Extract every line of the records below and reproduce each one verbatim, without altering any character.

[Unprocessed records]
━━━━━━━━━━━━━━━━━━━━

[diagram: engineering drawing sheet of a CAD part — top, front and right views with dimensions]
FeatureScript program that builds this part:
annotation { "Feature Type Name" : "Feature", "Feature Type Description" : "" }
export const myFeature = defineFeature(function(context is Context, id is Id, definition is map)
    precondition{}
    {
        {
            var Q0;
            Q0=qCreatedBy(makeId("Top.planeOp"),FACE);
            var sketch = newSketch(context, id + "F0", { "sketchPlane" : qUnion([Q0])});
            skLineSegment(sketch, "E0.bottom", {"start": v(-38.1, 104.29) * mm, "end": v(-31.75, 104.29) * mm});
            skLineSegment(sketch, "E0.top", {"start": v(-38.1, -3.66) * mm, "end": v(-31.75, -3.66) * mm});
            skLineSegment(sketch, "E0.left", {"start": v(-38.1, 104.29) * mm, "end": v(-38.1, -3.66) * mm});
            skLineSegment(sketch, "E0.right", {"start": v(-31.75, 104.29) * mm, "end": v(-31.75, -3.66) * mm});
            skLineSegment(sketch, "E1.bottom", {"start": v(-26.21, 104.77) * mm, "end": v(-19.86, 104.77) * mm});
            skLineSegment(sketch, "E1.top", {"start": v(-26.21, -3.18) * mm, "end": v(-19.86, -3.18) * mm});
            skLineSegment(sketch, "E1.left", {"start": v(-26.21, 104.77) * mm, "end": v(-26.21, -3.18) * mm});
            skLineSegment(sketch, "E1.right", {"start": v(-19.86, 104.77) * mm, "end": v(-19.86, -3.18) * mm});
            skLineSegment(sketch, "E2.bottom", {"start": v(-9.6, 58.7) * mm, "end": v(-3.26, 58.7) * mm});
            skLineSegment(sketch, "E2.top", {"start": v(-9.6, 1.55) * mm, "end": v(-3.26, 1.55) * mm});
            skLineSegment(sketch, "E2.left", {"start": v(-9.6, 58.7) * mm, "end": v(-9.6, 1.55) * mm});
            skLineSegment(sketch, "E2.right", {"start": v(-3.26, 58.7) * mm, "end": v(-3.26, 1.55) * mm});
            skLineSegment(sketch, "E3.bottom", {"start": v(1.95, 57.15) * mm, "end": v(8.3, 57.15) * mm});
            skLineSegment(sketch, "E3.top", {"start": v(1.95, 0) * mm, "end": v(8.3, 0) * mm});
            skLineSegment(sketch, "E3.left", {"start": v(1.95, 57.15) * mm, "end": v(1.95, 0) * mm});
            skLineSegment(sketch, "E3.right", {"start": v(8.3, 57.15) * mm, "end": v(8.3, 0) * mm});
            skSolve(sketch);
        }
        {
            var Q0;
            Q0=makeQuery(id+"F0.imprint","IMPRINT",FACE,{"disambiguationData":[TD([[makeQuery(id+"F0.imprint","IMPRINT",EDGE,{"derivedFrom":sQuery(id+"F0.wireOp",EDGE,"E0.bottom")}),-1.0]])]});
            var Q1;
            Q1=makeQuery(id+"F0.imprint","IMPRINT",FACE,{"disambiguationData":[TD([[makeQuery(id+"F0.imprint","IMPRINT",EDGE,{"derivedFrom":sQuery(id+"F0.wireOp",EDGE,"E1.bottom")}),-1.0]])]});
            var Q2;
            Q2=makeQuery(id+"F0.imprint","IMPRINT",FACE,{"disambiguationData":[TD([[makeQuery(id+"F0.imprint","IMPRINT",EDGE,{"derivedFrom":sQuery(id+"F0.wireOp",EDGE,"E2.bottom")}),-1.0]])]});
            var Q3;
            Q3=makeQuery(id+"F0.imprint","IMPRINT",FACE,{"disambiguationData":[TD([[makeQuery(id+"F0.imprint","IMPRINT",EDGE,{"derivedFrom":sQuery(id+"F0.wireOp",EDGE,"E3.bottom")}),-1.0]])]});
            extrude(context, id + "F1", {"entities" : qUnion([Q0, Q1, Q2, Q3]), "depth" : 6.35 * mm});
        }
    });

━━━━━━━━━━━━━━━━━━━━

#### EXERCISE SOLUTION:
[diagram: engineering drawing sheet of a CAD part — top, front and right views with dimensions]
FeatureScript program that builds this part:
annotation { "Feature Type Name" : "Feature", "Feature Type Description" : "" }
export const myFeature = defineFeature(function(context is Context, id is Id, definition is map)
    precondition{}
    {
        {
            var Q0;
            Q0=qCreatedBy(makeId("Top.planeOp"),FACE);
            var sketch = newSketch(context, id + "F0", { "sketchPlane" : qUnion([Q0])});
            skLineSegment(sketch, "E0.bottom", {"start": v(-38.1, 104.29) * mm, "end": v(-31.75, 104.29) * mm});
            skLineSegment(sketch, "E0.top", {"start": v(-38.1, -3.66) * mm, "end": v(-31.75, -3.66) * mm});
            skLineSegment(sketch, "E0.left", {"start": v(-38.1, 104.29) * mm, "end": v(-38.1, -3.66) * mm});
            skLineSegment(sketch, "E0.right", {"start": v(-31.75, 104.29) * mm, "end": v(-31.75, -3.66) * mm});
            skLineSegment(sketch, "E1.bottom", {"start": v(-26.21, 104.77) * mm, "end": v(-19.86, 104.77) * mm});
            skLineSegment(sketch, "E1.top", {"start": v(-26.21, -3.18) * mm, "end": v(-19.86, -3.18) * mm});
            skLineSegment(sketch, "E1.left", {"start": v(-26.21, 104.77) * mm, "end": v(-26.21, -3.18) * mm});
            skLineSegment(sketch, "E1.right", {"start": v(-19.86, 104.77) * mm, "end": v(-19.86, -3.18) * mm});
            skLineSegment(sketch, "E2.bottom", {"start": v(-9.6, 58.7) * mm, "end": v(-3.26, 58.7) * mm});
            skLineSegment(sketch, "E2.top", {"start": v(-9.6, 1.55) * mm, "end": v(-3.26, 1.55) * mm});
            skLineSegment(sketch, "E2.left", {"start": v(-9.6, 58.7) * mm, "end": v(-9.6, 1.55) * mm});
            skLineSegment(sketch, "E2.right", {"start": v(-3.26, 58.7) * mm, "end": v(-3.26, 1.55) * mm});
            skLineSegment(sketch, "E3.bottom", {"start": v(1.95, 57.15) * mm, "end": v(8.3, 57.15) * mm});
            skLineSegment(sketch, "E3.top", {"start": v(1.95, 0) * mm, "end": v(8.3, 0) * mm});
            skLineSegment(sketch, "E3.left", {"start": v(1.95, 57.15) * mm, "end": v(1.95, 0) * mm});
            skLineSegment(sketch, "E3.right", {"start": v(8.3, 57.15) * mm, "end": v(8.3, 0) * mm});
            skSolve(sketch);
        }
        {
            var Q0;
            Q0=makeQuery(id+"F0.imprint","IMPRINT",FACE,{"disambiguationData":[TD([[makeQuery(id+"F0.imprint","IMPRINT",EDGE,{"derivedFrom":sQuery(id+"F0.wireOp",EDGE,"E0.bottom")}),-1.0]])]});
            var Q1;
            Q1=makeQuery(id+"F0.imprint","IMPRINT",FACE,{"disambiguationData":[TD([[makeQuery(id+"F0.imprint","IMPRINT",EDGE,{"derivedFrom":sQuery(id+"F0.wireOp",EDGE,"E1.bottom")}),-1.0]])]});
            var Q2;
            Q2=makeQuery(id+"F0.imprint","IMPRINT",FACE,{"disambiguationData":[TD([[makeQuery(id+"F0.imprint","IMPRINT",EDGE,{"derivedFrom":sQuery(id+"F0.wireOp",EDGE,"E2.bottom")}),-1.0]])]});
            var Q3;
            Q3=makeQuery(id+"F0.imprint","IMPRINT",FACE,{"disambiguationData":[TD([[makeQuery(id+"F0.imprint","IMPRINT",EDGE,{"derivedFrom":sQuery(id+"F0.wireOp",EDGE,"E3.bottom")}),-1.0]])]});
            extrude(context, id + "F1", {"entities" : qUnion([Q0, Q1, Q2, Q3]), "depth" : 6.35 * mm});
        }
    });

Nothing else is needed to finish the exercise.